We were interested in determining the effectiveness of using an informal internship as a recruiting strategy. We provided rising sophomore STEM majors with teaching opportunities and relevant support throughout the experience in order to increase their confidence, efficacy, understanding of teaching as a profession and personal growth.
We created the Noyce Colloquium to accompany students throughout the internship experience. The Colloquium consists of weekly meetings where students share their experiences and participate in specific workshops designed to enhance and support each intern’s role as educator. In addition to the interns and Principal Investigators, these meetings also include the faculty mentors assigned to each internship team. The 8 sessions in the Fall help the interns to contextualize the experience, complete their project and develop a poster.
Noyce interns complete pre-and post-internship knowledge/attitude surveys as well as learning gains (including career decisions) associated with participation in the program. Analysis of these data will identify any substantive changes in knowledge and attitudes in STEM fields and personal knowledge gains that have occurred as a result of participation in the Noyce internship program. In addition, we have collected longitudinal career data from all program participants.
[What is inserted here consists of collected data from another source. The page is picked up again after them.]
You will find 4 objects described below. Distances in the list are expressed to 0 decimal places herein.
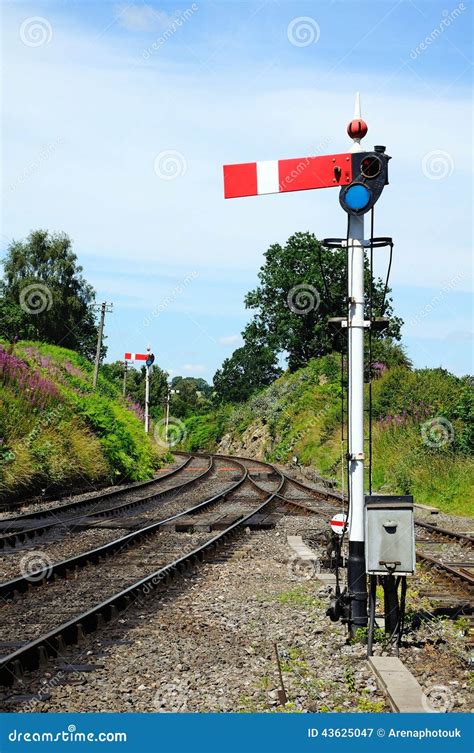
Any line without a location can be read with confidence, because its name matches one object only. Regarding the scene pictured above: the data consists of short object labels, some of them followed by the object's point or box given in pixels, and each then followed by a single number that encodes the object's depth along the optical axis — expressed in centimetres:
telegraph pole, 4072
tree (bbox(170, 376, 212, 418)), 8584
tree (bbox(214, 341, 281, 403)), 6863
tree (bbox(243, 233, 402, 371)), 5678
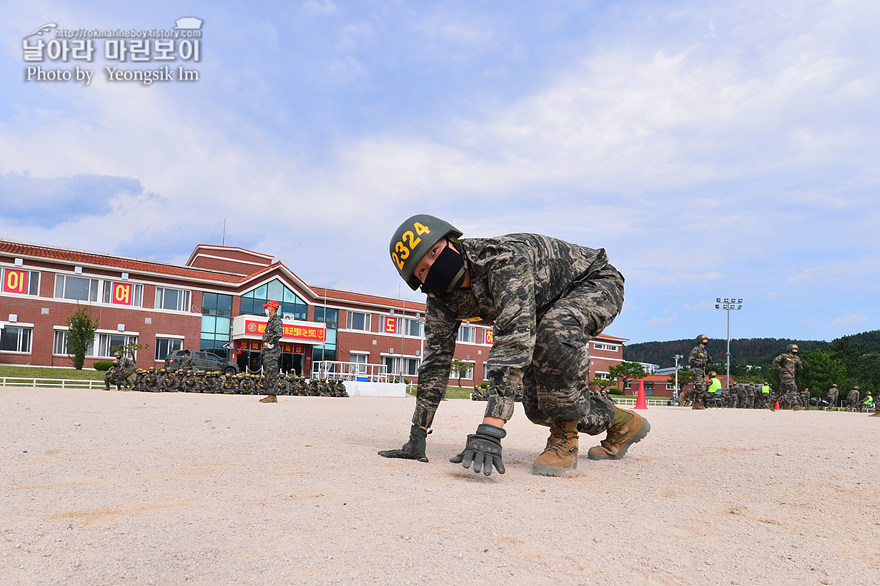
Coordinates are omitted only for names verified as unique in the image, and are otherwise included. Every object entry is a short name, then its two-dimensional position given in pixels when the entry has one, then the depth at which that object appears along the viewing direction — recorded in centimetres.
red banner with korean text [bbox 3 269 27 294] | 3033
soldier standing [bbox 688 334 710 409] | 1869
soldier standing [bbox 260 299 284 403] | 1384
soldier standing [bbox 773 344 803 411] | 1962
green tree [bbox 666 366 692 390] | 7284
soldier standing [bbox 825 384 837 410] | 2959
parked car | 2799
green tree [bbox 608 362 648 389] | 5381
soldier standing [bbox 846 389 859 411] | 2764
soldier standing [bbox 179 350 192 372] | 2716
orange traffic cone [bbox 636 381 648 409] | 1609
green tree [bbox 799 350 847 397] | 6475
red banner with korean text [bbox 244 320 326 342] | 3488
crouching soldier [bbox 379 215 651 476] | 335
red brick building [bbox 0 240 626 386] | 3092
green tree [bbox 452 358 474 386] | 4447
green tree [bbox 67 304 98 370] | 2916
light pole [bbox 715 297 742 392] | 5719
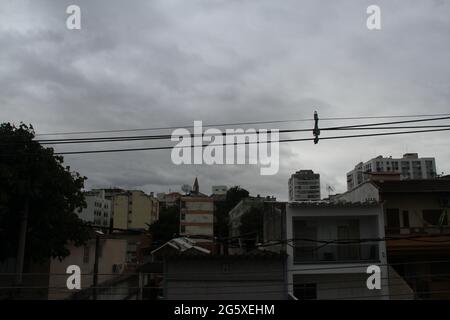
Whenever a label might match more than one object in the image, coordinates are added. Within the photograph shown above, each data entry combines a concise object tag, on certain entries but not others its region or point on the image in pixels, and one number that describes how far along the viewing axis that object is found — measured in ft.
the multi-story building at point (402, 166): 165.58
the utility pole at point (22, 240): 46.85
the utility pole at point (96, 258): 70.90
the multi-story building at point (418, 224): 84.99
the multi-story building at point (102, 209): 321.32
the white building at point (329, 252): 78.59
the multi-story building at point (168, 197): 430.20
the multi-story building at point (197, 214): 263.90
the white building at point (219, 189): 477.44
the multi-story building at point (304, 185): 298.15
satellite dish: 308.15
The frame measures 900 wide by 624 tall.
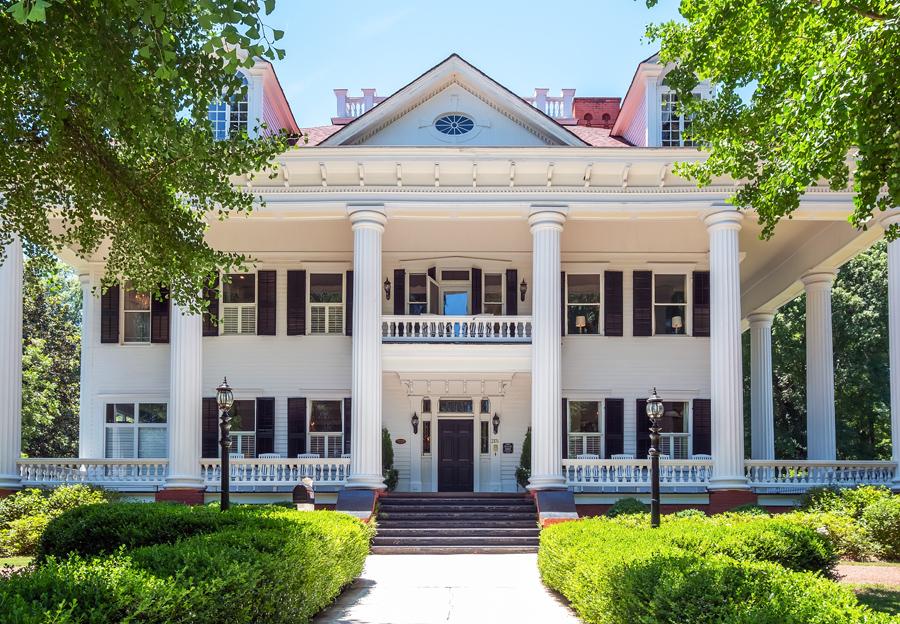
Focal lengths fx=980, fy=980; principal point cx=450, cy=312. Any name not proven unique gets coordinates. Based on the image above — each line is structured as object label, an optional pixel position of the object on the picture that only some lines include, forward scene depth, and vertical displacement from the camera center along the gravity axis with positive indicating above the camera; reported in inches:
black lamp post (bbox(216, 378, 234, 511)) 649.6 -29.7
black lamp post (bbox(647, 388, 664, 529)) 625.8 -32.9
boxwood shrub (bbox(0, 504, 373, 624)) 275.3 -71.2
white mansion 918.4 +64.4
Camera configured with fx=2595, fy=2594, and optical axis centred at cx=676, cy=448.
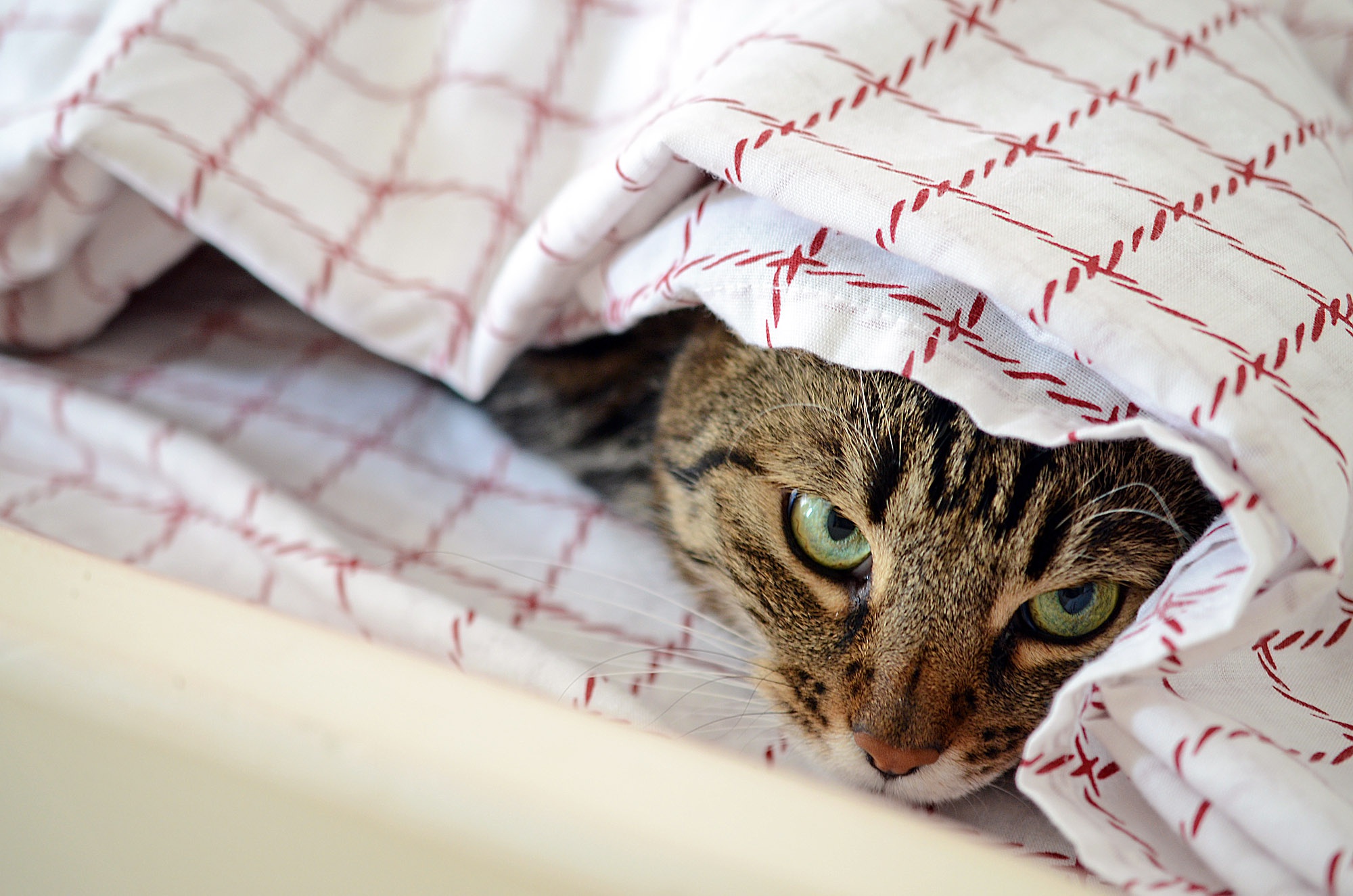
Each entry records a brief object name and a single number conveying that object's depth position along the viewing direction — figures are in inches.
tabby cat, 17.8
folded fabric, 16.7
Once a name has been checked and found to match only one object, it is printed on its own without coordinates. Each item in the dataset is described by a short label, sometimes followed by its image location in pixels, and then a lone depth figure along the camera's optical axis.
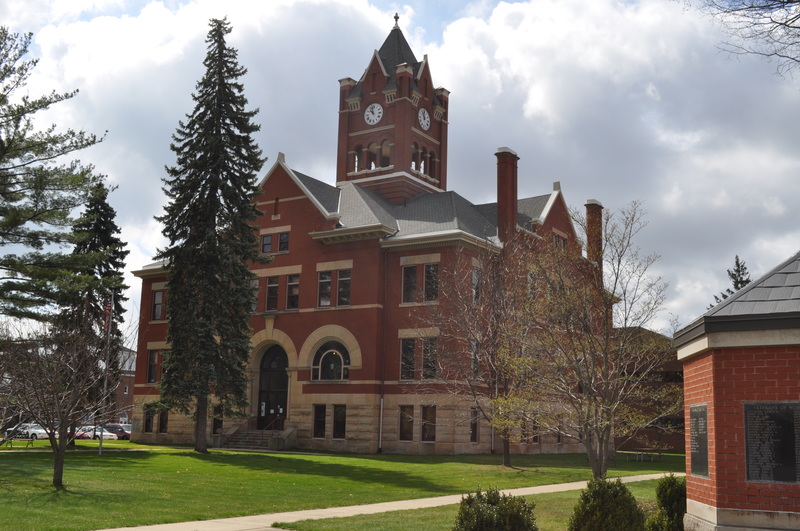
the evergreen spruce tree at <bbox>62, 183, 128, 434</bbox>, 31.61
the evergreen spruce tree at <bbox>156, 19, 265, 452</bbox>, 35.22
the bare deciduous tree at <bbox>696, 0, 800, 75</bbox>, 13.02
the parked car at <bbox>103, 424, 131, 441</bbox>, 64.62
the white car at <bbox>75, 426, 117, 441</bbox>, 62.88
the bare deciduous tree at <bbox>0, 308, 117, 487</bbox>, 19.17
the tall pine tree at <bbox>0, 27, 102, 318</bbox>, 30.36
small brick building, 11.20
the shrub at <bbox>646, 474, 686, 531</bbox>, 13.74
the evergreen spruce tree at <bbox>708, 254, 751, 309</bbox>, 68.81
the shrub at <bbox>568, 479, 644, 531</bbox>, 11.72
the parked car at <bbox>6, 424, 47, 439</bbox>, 58.76
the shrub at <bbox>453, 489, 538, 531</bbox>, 11.22
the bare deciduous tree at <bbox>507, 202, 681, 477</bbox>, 17.44
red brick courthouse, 41.50
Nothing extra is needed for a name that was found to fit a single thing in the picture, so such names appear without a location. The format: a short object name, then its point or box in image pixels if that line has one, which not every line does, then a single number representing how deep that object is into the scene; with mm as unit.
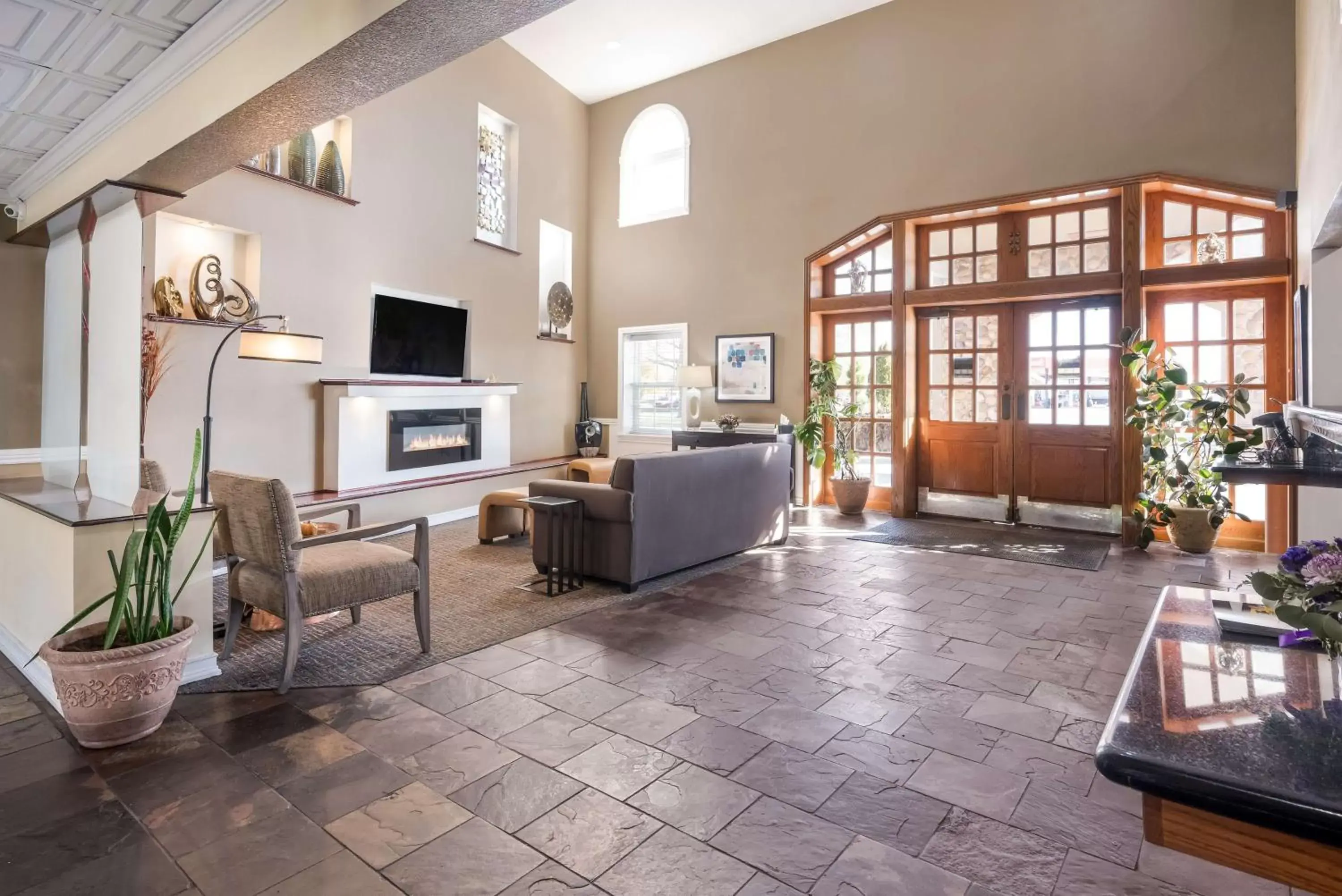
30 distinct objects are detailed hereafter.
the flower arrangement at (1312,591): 842
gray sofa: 4320
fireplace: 6309
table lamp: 7957
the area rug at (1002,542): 5320
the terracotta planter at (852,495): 7160
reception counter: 696
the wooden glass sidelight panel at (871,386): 7355
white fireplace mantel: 5762
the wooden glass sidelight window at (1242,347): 5398
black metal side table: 4332
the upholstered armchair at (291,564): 2848
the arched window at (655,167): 8594
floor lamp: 3674
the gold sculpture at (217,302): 4953
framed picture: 7848
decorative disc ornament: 8562
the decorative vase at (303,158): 5613
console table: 7645
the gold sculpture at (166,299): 4758
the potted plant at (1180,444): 5145
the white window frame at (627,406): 8672
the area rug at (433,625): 3027
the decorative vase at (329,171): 5820
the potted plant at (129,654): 2307
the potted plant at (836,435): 7180
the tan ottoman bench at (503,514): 5555
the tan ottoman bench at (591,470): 7043
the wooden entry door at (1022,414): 6227
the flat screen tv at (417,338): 6285
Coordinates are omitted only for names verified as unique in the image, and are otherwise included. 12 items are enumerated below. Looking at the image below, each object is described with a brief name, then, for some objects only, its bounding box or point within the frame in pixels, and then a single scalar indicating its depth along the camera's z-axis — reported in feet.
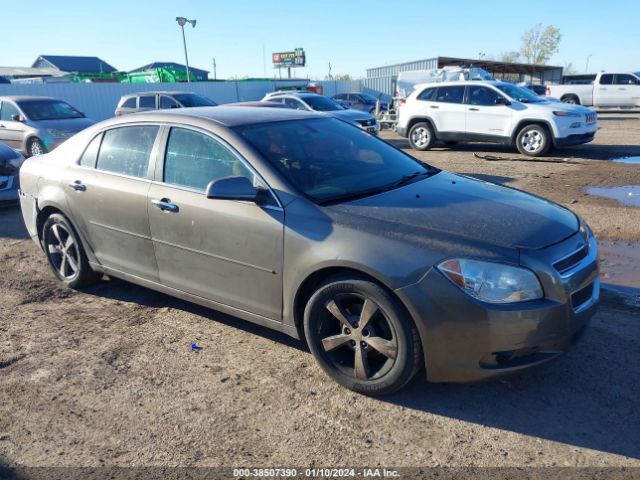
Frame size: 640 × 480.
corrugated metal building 124.49
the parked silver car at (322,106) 52.01
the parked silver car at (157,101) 53.93
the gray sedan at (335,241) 9.37
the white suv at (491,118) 40.22
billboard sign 214.28
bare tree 250.49
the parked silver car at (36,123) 41.34
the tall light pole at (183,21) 104.01
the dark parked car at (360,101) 90.21
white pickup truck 85.61
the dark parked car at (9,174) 27.78
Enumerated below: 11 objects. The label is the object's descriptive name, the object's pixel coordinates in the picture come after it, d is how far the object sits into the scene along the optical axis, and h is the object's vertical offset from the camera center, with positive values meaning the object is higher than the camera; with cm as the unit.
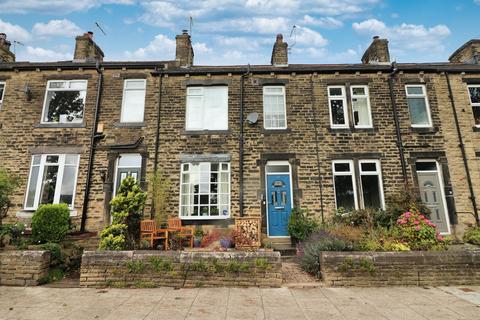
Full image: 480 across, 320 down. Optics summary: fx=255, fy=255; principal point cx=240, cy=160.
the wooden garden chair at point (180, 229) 815 -64
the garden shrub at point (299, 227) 872 -65
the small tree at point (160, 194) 961 +58
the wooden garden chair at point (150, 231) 785 -68
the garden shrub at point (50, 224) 723 -38
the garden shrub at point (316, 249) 651 -106
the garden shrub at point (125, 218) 665 -24
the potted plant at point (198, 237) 855 -96
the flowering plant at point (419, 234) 677 -73
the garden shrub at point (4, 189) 750 +67
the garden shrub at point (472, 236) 900 -105
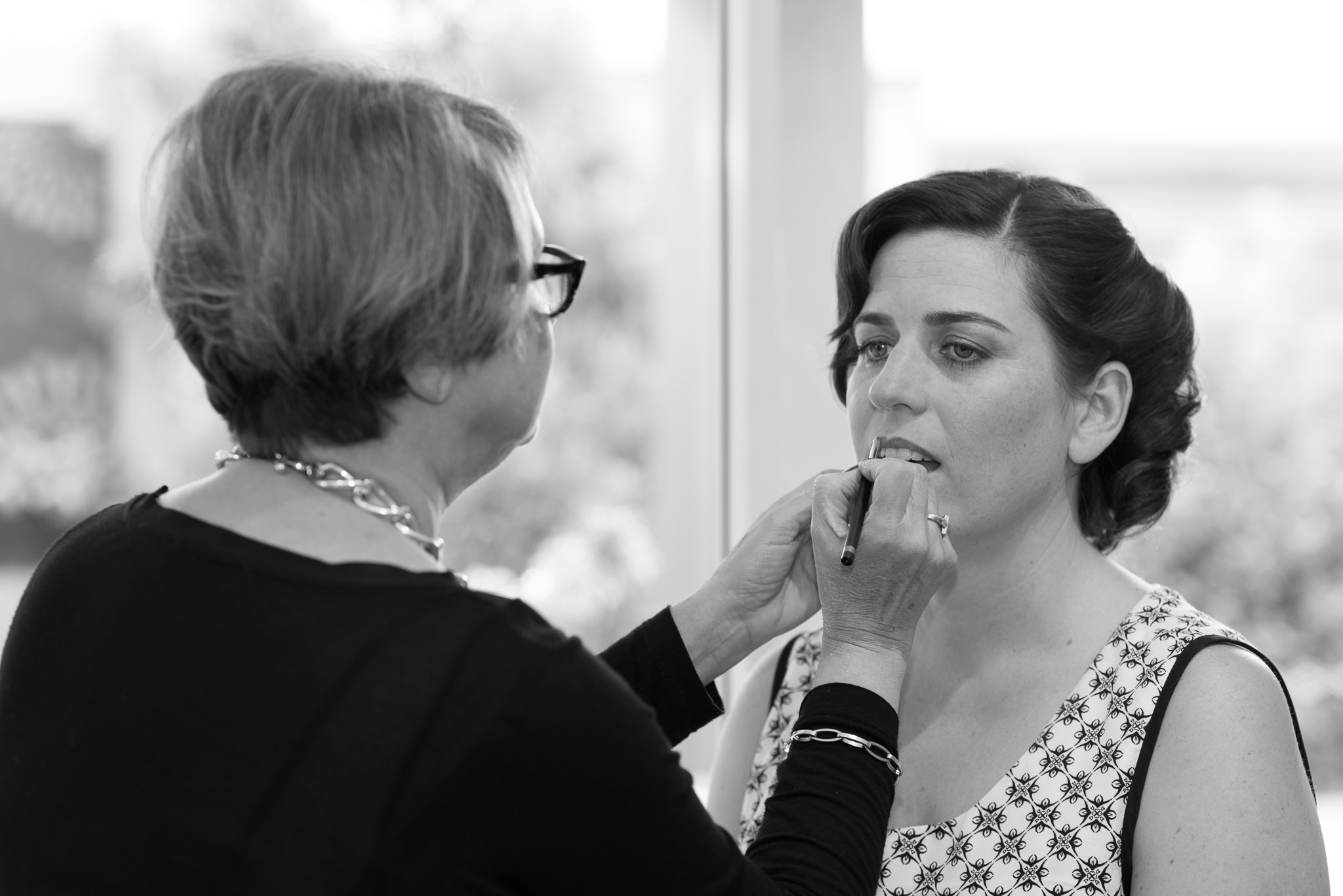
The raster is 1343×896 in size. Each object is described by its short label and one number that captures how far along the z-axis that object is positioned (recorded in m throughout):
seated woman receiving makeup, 2.41
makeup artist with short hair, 2.19
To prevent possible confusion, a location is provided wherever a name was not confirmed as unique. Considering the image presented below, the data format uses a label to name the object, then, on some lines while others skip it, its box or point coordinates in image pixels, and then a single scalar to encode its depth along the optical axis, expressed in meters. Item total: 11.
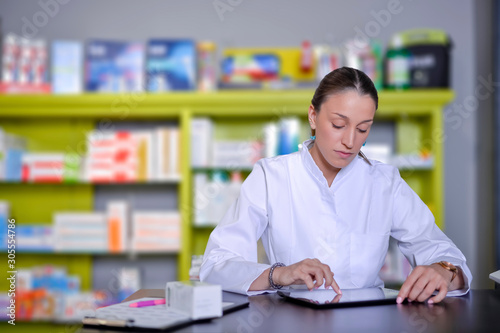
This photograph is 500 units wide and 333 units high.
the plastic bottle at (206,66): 3.39
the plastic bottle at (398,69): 3.26
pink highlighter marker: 1.17
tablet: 1.19
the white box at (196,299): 1.06
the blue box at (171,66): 3.40
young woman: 1.60
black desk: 1.00
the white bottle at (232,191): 3.33
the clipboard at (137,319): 0.99
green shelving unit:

The results of the project evaluation will enable us to determine whether and how well the different elements of the program have worked and particularly if the internship targeted at STEM majors early in their academic careers increased their interest in K-12 education. What we learn will continue to inform our work with future teachers; if successful, this program could provide a model for other universities seeking to increase the number of math and science majors who choose a career in K-12 education. We will be sharing the results from our internship program particularly with respect to its effectiveness as a recruiting tool.